- **List of tasks**:
a: In the methods passage, rewrite the part from "2.10. GNE transcription" up to and including "et al. [22].", replacing "V727M" with "M743T".
b: According to the methods passage, which docking program does the ClusPro server use in the rigid body docking phase?
c: Summarize the methods passage in two sentences.

2.10. GNE transcription factor analysis
To identify the key TFs that were differentially expressed in V727M mutant cells, the BioGRID tool was accessed for GNE protein interacting partners. This is an online interaction repository with data compiled through comprehensive curation efforts. We also analyzed reported human genes encoding TFs and chromatin-modifying proteins that have been identified and used by Ignatieva et al. [23]. We used a tool known as Predict associated TFs from annotated affinities (PASTAA) to predict various TF-regulating differentially expressed genes reported in V727M mutant cases as reported by Chakravorty et al. [22].
2.11. Molecular docking study using ClusPro
To study the stable protein–protein interaction and related sub-cellular functions, molecular docking analysis was performed. For this, the ClusPro (version 2.0): protein–protein docking server was used. In ClusPro server, the PIPER docking program is used in the rigid body docking phase, which relies on the fast Fourier transform correlation approach. PIPER represents the interaction energy between two proteins using an expression of form E; E = w 1 E rep + w 2 E attr + w 3 E elec + w 4 EDARS, where E rep and E attr denote the repulsive and attractive contributions to the Vander Waals interaction energy, and E elec represents the electrostatic energy. DARS represents a pair-wise structure-based potential. It primarily represents desolvation contributions, which is the free-energy change observed by the removal of water molecules from the interface. The coefficients w 1, w 2, w 3, and w 4 in this method define the weight of the corresponding residues.

- **Dataset records**:
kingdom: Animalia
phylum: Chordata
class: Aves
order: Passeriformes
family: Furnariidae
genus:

- **Solutions below**:
a:
2.10. GNE transcription factor analysis
To identify the key TFs that were differentially expressed in M743T mutant cells, the BioGRID tool was accessed for GNE protein interacting partners. This is an online interaction repository with data compiled through comprehensive curation efforts. We also analyzed reported human genes encoding TFs and chromatin-modifying proteins that have been identified and used by Ignatieva et al. [23]. We used a tool known as Predict associated TFs from annotated affinities (PASTAA) to predict various TF-regulating differentially expressed genes reported in M743T mutant cases as reported by Chakravorty et al. [22].

b: PIPER

c: To identify key transcription factors differentially expressed in V727M mutant cells, the authors searched BioGRID for GNE protein interacting partners, analyzed human genes encoding TFs and chromatin-modifying proteins used by Ignatieva et al., and used PASTAA to predict TFs regulating the differentially expressed genes. They also performed molecular docking with the ClusPro 2.0 server, whose PIPER program expresses interaction energy as a weighted sum of repulsive, attractive, electrostatic, and DARS terms, with DARS mainly representing desolvation contributions.